== EXERCISE INSTRUCTIONS ==
Reproduce the full listing below unchanged, apart from the pictures.

== MATERIAL FOR THIS EXERCISE ==
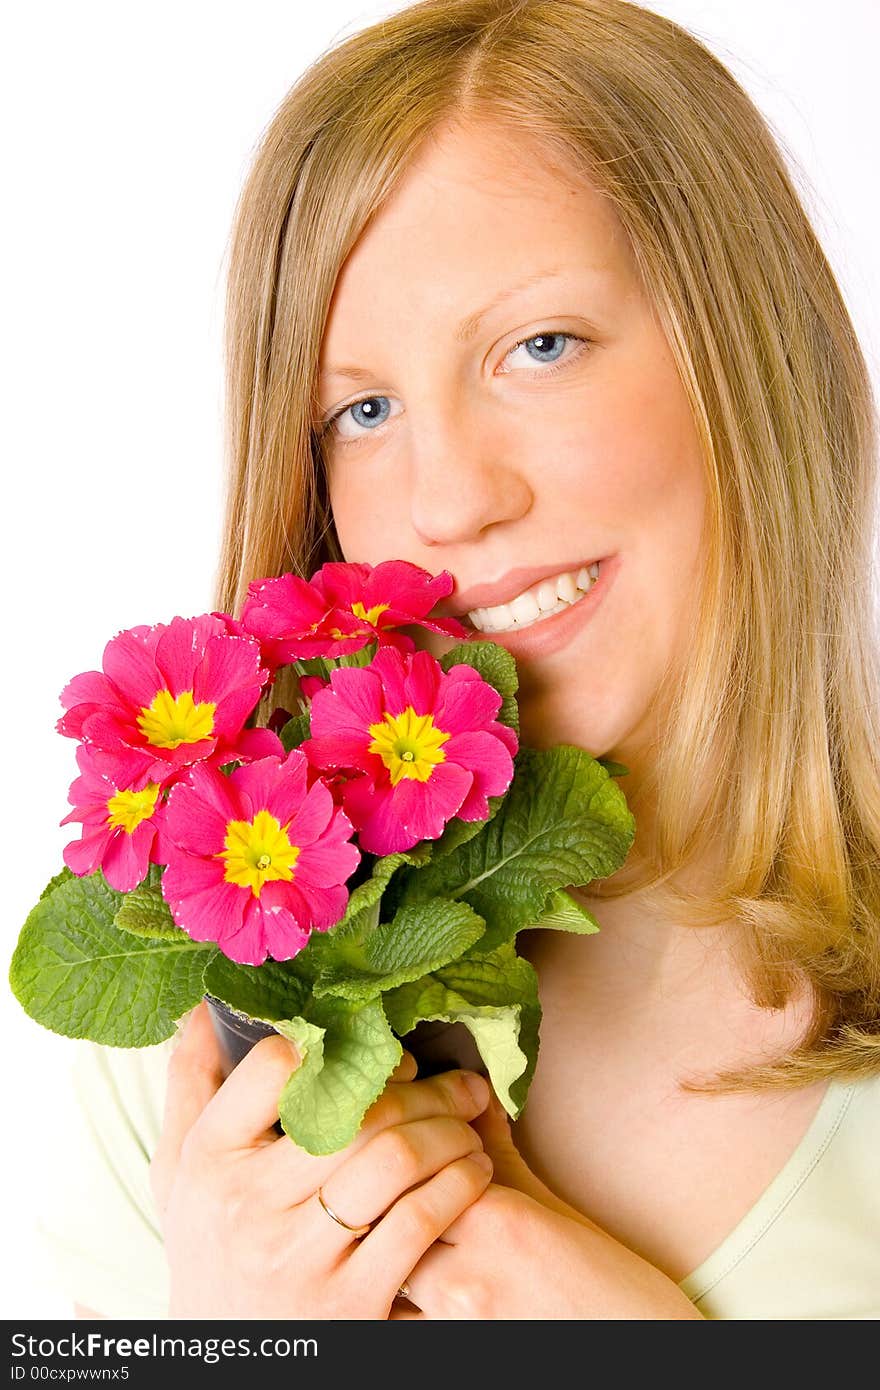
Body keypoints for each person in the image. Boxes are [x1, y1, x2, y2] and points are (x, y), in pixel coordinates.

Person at [40, 0, 880, 1320]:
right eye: (361, 410)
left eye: (537, 348)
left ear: (754, 359)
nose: (448, 500)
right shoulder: (189, 1059)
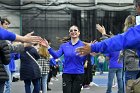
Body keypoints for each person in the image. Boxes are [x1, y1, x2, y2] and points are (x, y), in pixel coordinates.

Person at [76, 0, 140, 56]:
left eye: (136, 6)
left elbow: (120, 41)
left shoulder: (136, 33)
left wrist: (94, 47)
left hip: (131, 68)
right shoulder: (135, 33)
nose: (135, 8)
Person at [41, 25, 87, 93]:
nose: (73, 32)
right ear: (69, 33)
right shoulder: (64, 46)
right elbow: (56, 56)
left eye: (75, 30)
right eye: (71, 30)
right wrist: (48, 47)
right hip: (67, 73)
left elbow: (85, 57)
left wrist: (91, 52)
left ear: (79, 32)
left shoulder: (84, 45)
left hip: (79, 73)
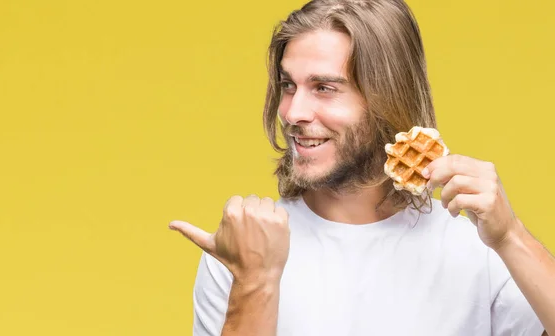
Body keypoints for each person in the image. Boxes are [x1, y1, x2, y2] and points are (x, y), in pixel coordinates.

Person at [169, 0, 555, 335]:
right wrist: (256, 282)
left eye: (324, 87)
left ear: (387, 98)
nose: (292, 112)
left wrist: (511, 238)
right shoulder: (244, 251)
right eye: (289, 85)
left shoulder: (478, 251)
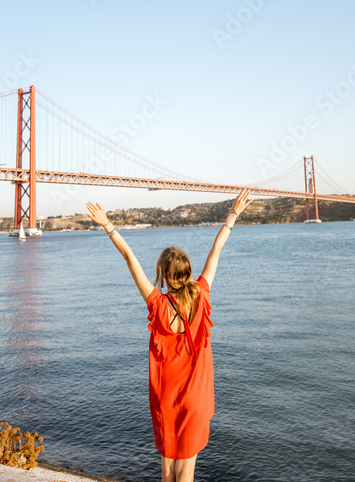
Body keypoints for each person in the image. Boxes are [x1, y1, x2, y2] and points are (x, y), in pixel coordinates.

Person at [85, 189, 254, 482]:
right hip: (195, 397)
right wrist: (234, 213)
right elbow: (217, 249)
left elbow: (129, 257)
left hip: (165, 397)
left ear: (163, 274)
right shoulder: (201, 293)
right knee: (186, 469)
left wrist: (107, 224)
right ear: (187, 271)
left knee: (168, 469)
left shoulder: (157, 303)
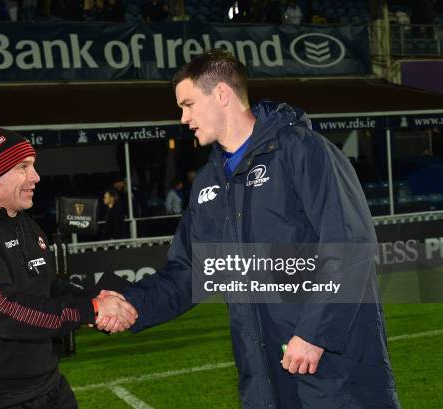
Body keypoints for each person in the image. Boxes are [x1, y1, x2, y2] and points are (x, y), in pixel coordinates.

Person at [98, 50, 400, 409]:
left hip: (332, 371)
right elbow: (191, 270)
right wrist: (133, 304)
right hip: (263, 379)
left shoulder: (301, 150)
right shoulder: (209, 183)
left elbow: (349, 243)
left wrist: (314, 333)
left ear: (222, 94)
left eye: (189, 104)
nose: (184, 118)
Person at [0, 120, 136, 409]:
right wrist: (88, 309)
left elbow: (48, 286)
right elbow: (3, 310)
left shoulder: (24, 224)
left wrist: (94, 300)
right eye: (23, 167)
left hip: (48, 386)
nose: (36, 177)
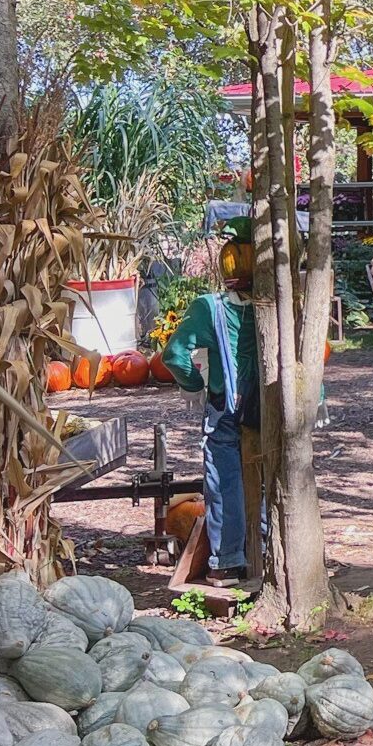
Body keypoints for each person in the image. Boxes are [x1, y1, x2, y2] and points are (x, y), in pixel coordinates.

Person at [162, 242, 259, 587]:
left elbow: (174, 355)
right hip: (270, 408)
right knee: (268, 476)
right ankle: (268, 554)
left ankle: (229, 562)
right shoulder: (280, 302)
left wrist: (192, 385)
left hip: (227, 406)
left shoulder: (211, 307)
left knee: (224, 480)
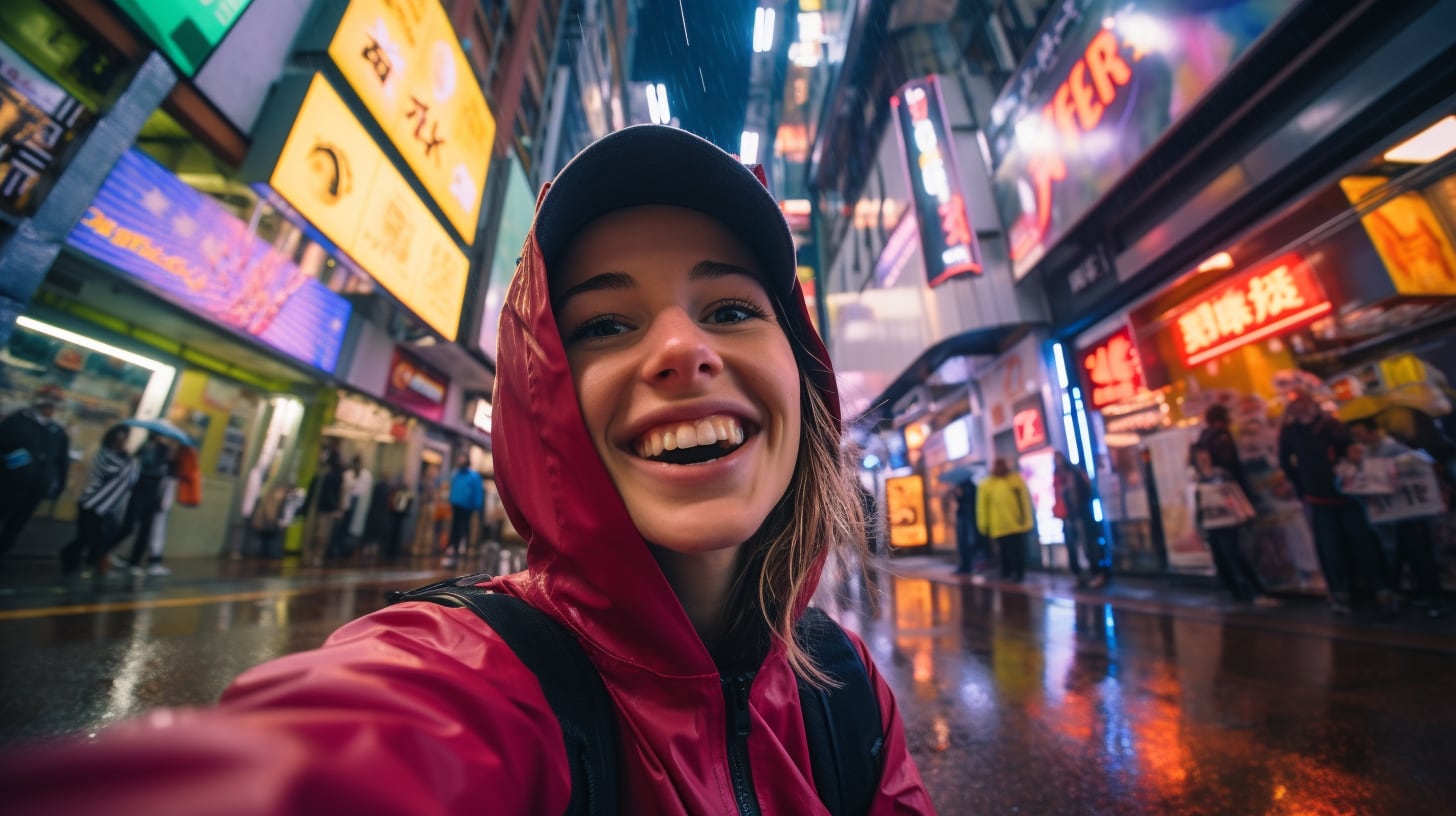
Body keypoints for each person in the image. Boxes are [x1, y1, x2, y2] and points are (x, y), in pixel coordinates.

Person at [0, 124, 934, 813]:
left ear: (802, 372)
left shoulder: (847, 692)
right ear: (541, 397)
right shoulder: (465, 682)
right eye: (604, 325)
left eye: (731, 309)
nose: (683, 352)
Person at [1278, 392, 1396, 614]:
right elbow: (1285, 462)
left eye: (1304, 402)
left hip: (1345, 495)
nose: (1301, 408)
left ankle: (1381, 588)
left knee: (1363, 542)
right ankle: (1340, 592)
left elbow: (1348, 448)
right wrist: (1302, 485)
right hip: (1318, 498)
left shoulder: (1331, 424)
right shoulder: (1290, 431)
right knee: (1330, 548)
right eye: (1296, 404)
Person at [1347, 419, 1442, 617]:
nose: (1358, 439)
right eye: (1355, 435)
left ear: (1374, 432)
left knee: (1416, 556)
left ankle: (1427, 596)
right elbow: (1348, 485)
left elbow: (1425, 462)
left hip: (1406, 517)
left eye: (1360, 433)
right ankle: (1404, 593)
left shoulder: (1395, 448)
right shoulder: (1362, 454)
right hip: (1385, 519)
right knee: (1394, 557)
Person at [1192, 446, 1278, 606]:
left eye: (1205, 455)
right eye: (1199, 456)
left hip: (1228, 521)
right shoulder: (1196, 479)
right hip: (1210, 524)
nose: (1203, 459)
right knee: (1221, 559)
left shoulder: (1221, 474)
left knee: (1234, 554)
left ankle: (1256, 591)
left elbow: (1235, 493)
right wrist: (1198, 525)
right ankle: (1235, 592)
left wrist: (1244, 512)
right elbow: (1195, 505)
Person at [0, 384, 70, 561]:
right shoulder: (17, 421)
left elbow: (61, 462)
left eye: (54, 404)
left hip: (35, 490)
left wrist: (58, 487)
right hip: (7, 485)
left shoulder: (57, 431)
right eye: (48, 402)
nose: (50, 408)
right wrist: (11, 459)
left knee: (15, 526)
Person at [59, 424, 138, 578]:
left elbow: (131, 478)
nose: (124, 442)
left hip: (110, 506)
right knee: (86, 536)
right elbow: (108, 472)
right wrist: (128, 461)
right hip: (91, 502)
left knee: (102, 538)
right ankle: (70, 558)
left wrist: (129, 459)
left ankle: (89, 563)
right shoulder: (102, 454)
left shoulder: (126, 459)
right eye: (122, 438)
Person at [117, 434, 173, 575]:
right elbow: (137, 463)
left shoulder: (163, 449)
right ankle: (105, 552)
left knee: (145, 530)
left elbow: (163, 467)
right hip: (139, 490)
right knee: (129, 525)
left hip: (153, 493)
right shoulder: (145, 447)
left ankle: (135, 561)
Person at [1053, 452, 1108, 587]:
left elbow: (1086, 492)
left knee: (1088, 545)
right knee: (1073, 547)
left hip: (1081, 515)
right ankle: (1079, 575)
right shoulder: (1058, 478)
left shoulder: (1075, 474)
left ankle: (1096, 573)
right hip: (1069, 516)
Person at [979, 457, 1034, 581]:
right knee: (1005, 552)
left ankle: (1017, 574)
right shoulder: (988, 484)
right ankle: (1008, 573)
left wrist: (1027, 521)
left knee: (1017, 551)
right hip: (1000, 526)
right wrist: (983, 525)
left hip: (1016, 524)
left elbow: (1025, 502)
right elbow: (982, 507)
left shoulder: (1015, 481)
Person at [443, 452, 483, 568]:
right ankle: (453, 548)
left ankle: (463, 548)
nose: (461, 461)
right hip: (455, 505)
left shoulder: (474, 476)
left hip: (467, 506)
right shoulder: (456, 474)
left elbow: (477, 491)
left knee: (465, 528)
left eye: (463, 458)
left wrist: (477, 505)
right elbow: (452, 487)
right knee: (454, 527)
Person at [305, 446, 344, 565]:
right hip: (323, 508)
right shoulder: (329, 474)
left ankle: (313, 555)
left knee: (318, 533)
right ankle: (313, 555)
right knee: (319, 533)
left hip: (321, 508)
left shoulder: (325, 473)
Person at [951, 477, 978, 573]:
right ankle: (965, 565)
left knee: (965, 542)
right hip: (965, 517)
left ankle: (967, 566)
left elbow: (966, 501)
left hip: (967, 518)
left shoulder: (969, 488)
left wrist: (959, 494)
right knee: (963, 543)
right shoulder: (966, 487)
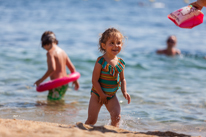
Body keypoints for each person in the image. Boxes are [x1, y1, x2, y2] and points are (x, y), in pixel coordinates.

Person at [85, 28, 131, 127]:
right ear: (103, 45)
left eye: (118, 43)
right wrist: (101, 94)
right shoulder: (101, 61)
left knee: (116, 117)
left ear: (121, 45)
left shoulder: (121, 63)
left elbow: (122, 79)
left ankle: (112, 132)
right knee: (92, 120)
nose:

== WRITTEN SOLUTION ==
Body keypoints for each person in the image. Boxes are [x1, y1, x2, y2] and points are (x, y), in pixel coordinates.

Person at [40, 0, 880, 1320]:
right eye: (361, 410)
left eye: (537, 348)
left ear: (754, 359)
nose: (448, 500)
right shoulder: (189, 1059)
Body keypoints for each person in the image. Boxes are [x1, y1, x2, y2] and points are (x, y), in pixel coordinates.

Person at [76, 0, 140, 56]:
left eye: (136, 6)
left elbow: (120, 41)
left shoulder: (136, 33)
left wrist: (94, 47)
left hip: (131, 68)
right shoulder: (135, 33)
nose: (135, 8)
Person at [41, 25, 87, 93]:
nose: (73, 32)
right ear: (69, 33)
right shoulder: (64, 46)
right elbow: (56, 56)
left eye: (75, 30)
right eye: (71, 30)
right wrist: (48, 47)
right hip: (67, 73)
left elbow: (85, 57)
left wrist: (91, 52)
left ear: (79, 32)
left shoulder: (84, 45)
left hip: (79, 73)
Body keypoints for each person in the image. Boxes are [x1, y1, x2, y2] and points are (x, y), in pixel coordinates.

Person at [169, 0, 555, 335]:
right wrist: (256, 282)
left eye: (324, 87)
left ear: (387, 98)
nose: (292, 112)
left wrist: (511, 238)
right shoulder: (244, 251)
right eye: (289, 85)
left shoulder: (478, 251)
Body keypoints for each person in the image. Boxes are [x1, y1, x2, y2] and points are (x, y), in pixel coordinates.

Person at [85, 189, 254, 482]:
right hip: (195, 397)
right wrist: (234, 213)
right elbow: (217, 249)
left elbow: (129, 257)
left hip: (165, 397)
left ear: (163, 274)
right shoulder: (201, 293)
right knee: (186, 469)
left wrist: (107, 224)
right ear: (187, 271)
left knee: (168, 469)
left shoulder: (157, 303)
Body keypoints for each person in the image. Boxes are [x1, y1, x2, y2] and points are (x, y), in pixel coordinates.

Person at [98, 50, 400, 409]:
left hip: (332, 371)
right elbow: (191, 270)
right wrist: (133, 304)
right hip: (263, 379)
left shoulder: (301, 150)
right shoulder: (209, 183)
left elbow: (349, 243)
left wrist: (314, 333)
left ear: (222, 94)
left eye: (189, 104)
nose: (184, 118)
Person at [0, 120, 136, 409]:
right wrist: (88, 309)
left elbow: (48, 286)
right elbow: (3, 310)
left shoulder: (24, 224)
left wrist: (94, 300)
right eye: (23, 167)
left hip: (48, 386)
nose: (36, 177)
Body keypoints for each person in the image. Boxes are [x1, y1, x2, y2] and points are (x, y), in pixel coordinates.

Person at [162, 242, 259, 587]:
left elbow: (174, 355)
right hip: (270, 408)
right knee: (268, 476)
right ankle: (268, 554)
left ankle: (229, 562)
right shoulder: (280, 302)
left wrist: (192, 385)
left hip: (227, 406)
left shoulder: (211, 307)
left knee: (224, 480)
Body keypoints for each person in the image. Boxes are [x1, y1, x2, y2] and points are (x, y), in pixel coordinates.

Person at [0, 124, 934, 813]:
left ear: (802, 372)
left shoulder: (847, 692)
right ear: (541, 397)
right shoulder: (465, 682)
right eye: (604, 325)
left eye: (731, 309)
nose: (683, 352)
Person at [1278, 392, 1396, 614]:
right elbow: (1285, 462)
left eye: (1304, 402)
left hip: (1345, 495)
nose: (1301, 408)
left ankle: (1381, 588)
left knee: (1363, 542)
right ankle: (1340, 592)
left elbow: (1348, 448)
right wrist: (1302, 485)
right hip: (1318, 498)
left shoulder: (1331, 424)
right shoulder: (1290, 431)
right knee: (1330, 548)
right eye: (1296, 404)
Person at [1347, 419, 1442, 617]:
nose: (1358, 439)
right eye: (1355, 435)
left ear: (1374, 432)
left knee: (1416, 556)
left ankle: (1427, 596)
right elbow: (1348, 485)
left elbow: (1425, 462)
left hip: (1406, 517)
left eye: (1360, 433)
right ankle: (1404, 593)
left shoulder: (1395, 448)
right shoulder: (1362, 454)
right hip: (1385, 519)
right knee: (1394, 557)
Person at [1192, 446, 1278, 606]:
left eye: (1205, 455)
right eye: (1199, 456)
left hip: (1228, 521)
right shoulder: (1196, 479)
right hip: (1210, 524)
nose: (1203, 459)
right knee: (1221, 559)
left shoulder: (1221, 474)
left knee: (1234, 554)
left ankle: (1256, 591)
left elbow: (1235, 493)
right wrist: (1198, 525)
right ankle: (1235, 592)
left wrist: (1244, 512)
right elbow: (1195, 505)
Person at [0, 384, 70, 561]:
right shoulder: (17, 421)
left elbow: (61, 462)
left eye: (54, 404)
left hip: (35, 490)
left wrist: (58, 487)
right hip: (7, 485)
left shoulder: (57, 431)
right eye: (48, 402)
nose: (50, 408)
right wrist: (11, 459)
left knee: (15, 526)
Person at [59, 424, 138, 578]:
left elbow: (131, 478)
nose: (124, 442)
left hip: (110, 506)
right knee: (86, 536)
right elbow: (108, 472)
right wrist: (128, 461)
right hip: (91, 502)
left knee: (102, 538)
right ankle: (70, 558)
left wrist: (129, 459)
left ankle: (89, 563)
right shoulder: (102, 454)
left shoulder: (126, 459)
right eye: (122, 438)
Person at [117, 434, 173, 575]:
right elbow: (137, 463)
left shoulder: (163, 449)
right ankle: (105, 552)
left knee: (145, 530)
left elbow: (163, 467)
right hip: (139, 490)
right knee: (129, 525)
left hip: (153, 493)
right shoulder: (145, 447)
left ankle: (135, 561)
Person at [1053, 452, 1108, 587]:
left elbow: (1086, 492)
left knee: (1088, 545)
right knee: (1073, 547)
left hip: (1081, 515)
right ankle: (1079, 575)
right shoulder: (1058, 478)
left shoulder: (1075, 474)
left ankle: (1096, 573)
right hip: (1069, 516)
Person at [979, 457, 1034, 581]:
right knee: (1005, 552)
left ankle: (1017, 574)
right shoulder: (988, 484)
right ankle: (1008, 573)
left wrist: (1027, 521)
left knee: (1017, 551)
right hip: (1000, 526)
right wrist: (983, 525)
left hip: (1016, 524)
left elbow: (1025, 502)
right elbow: (982, 507)
left shoulder: (1015, 481)
Person at [443, 452, 483, 568]:
right ankle: (453, 548)
left ankle: (463, 548)
nose: (461, 461)
right hip: (455, 505)
left shoulder: (474, 476)
left hip: (467, 506)
right shoulder: (456, 474)
left elbow: (477, 491)
left knee: (465, 528)
left eye: (463, 458)
left wrist: (477, 505)
right elbow: (452, 487)
right knee: (454, 527)
Person at [305, 446, 344, 565]:
right hip: (323, 508)
right shoulder: (329, 474)
left ankle: (313, 555)
left knee: (318, 533)
right ankle: (313, 555)
right knee: (319, 533)
left hip: (321, 508)
left shoulder: (325, 473)
Person at [951, 477, 978, 573]:
right ankle: (965, 565)
left knee: (965, 542)
right hip: (965, 517)
left ankle: (967, 566)
left elbow: (966, 501)
left hip: (967, 518)
left shoulder: (969, 488)
left wrist: (959, 494)
right knee: (963, 543)
right shoulder: (966, 487)
Body keypoints for each person in the image. Boxes are [x1, y1, x2, y2] and points are (x, y), in pixel coordinates.

Person at [85, 28, 131, 127]:
right ear: (103, 45)
left eye: (118, 43)
right wrist: (101, 94)
right shoulder: (101, 61)
left knee: (116, 117)
left ear: (121, 45)
left shoulder: (121, 63)
left elbow: (122, 79)
left ankle: (112, 132)
right knee: (92, 120)
nose:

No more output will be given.